Output every entry exactly as it appears.

EXERCISE DATA:
□ □ □ □

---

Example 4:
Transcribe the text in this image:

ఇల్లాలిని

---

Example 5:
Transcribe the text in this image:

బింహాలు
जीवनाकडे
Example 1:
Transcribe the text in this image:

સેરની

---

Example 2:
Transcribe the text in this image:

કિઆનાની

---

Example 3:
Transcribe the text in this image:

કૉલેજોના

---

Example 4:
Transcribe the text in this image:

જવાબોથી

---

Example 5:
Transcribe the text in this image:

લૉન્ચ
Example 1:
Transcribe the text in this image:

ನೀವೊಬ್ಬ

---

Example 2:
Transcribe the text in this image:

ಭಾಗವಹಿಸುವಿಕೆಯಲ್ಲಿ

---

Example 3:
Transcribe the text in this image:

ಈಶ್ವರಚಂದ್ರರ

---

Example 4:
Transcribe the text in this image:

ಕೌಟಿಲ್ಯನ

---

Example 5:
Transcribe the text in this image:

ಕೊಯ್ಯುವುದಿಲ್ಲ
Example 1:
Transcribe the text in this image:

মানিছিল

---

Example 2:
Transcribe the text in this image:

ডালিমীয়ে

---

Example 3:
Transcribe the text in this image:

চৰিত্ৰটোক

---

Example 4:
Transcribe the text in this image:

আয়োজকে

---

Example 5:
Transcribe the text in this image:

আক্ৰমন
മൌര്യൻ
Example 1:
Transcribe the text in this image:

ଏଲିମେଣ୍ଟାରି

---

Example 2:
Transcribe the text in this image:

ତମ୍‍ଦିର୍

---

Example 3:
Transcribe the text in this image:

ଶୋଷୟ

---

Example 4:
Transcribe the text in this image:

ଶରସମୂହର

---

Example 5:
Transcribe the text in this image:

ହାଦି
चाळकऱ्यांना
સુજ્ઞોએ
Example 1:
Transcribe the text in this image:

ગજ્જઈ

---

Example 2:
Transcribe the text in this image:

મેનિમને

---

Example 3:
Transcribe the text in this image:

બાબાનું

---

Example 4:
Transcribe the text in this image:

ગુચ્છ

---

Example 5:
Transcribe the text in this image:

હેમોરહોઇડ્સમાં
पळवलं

□ □ □ □

TASK RESULT:
---

Example 4:
Transcribe the text in this image:

ఇల్లాలిని

---

Example 5:
Transcribe the text in this image:

బింహాలు
जीवनाकडे
Example 1:
Transcribe the text in this image:

સેરની

---

Example 2:
Transcribe the text in this image:

કિઆનાની

---

Example 3:
Transcribe the text in this image:

કૉલેજોના

---

Example 4:
Transcribe the text in this image:

જવાબોથી

---

Example 5:
Transcribe the text in this image:

લૉન્ચ
Example 1:
Transcribe the text in this image:

ನೀವೊಬ್ಬ

---

Example 2:
Transcribe the text in this image:

ಭಾಗವಹಿಸುವಿಕೆಯಲ್ಲಿ

---

Example 3:
Transcribe the text in this image:

ಈಶ್ವರಚಂದ್ರರ

---

Example 4:
Transcribe the text in this image:

ಕೌಟಿಲ್ಯನ

---

Example 5:
Transcribe the text in this image:

ಕೊಯ್ಯುವುದಿಲ್ಲ
Example 1:
Transcribe the text in this image:

মানিছিল

---

Example 2:
Transcribe the text in this image:

ডালিমীয়ে

---

Example 3:
Transcribe the text in this image:

চৰিত্ৰটোক

---

Example 4:
Transcribe the text in this image:

আয়োজকে

---

Example 5:
Transcribe the text in this image:

আক্ৰমন
മൌര്യൻ
Example 1:
Transcribe the text in this image:

ଏଲିମେଣ୍ଟାରି

---

Example 2:
Transcribe the text in this image:

ତମ୍‍ଦିର୍

---

Example 3:
Transcribe the text in this image:

ଶୋଷୟ

---

Example 4:
Transcribe the text in this image:

ଶରସମୂହର

---

Example 5:
Transcribe the text in this image:

ହାଦି
चाळकऱ्यांना
સુજ્ઞોએ
Example 1:
Transcribe the text in this image:

ગજ્જઈ

---

Example 2:
Transcribe the text in this image:

મેનિમને

---

Example 3:
Transcribe the text in this image:

બાબાનું

---

Example 4:
Transcribe the text in this image:

ગુચ્છ

---

Example 5:
Transcribe the text in this image:

હેમોરહોઇડ્સમાં
पळवलं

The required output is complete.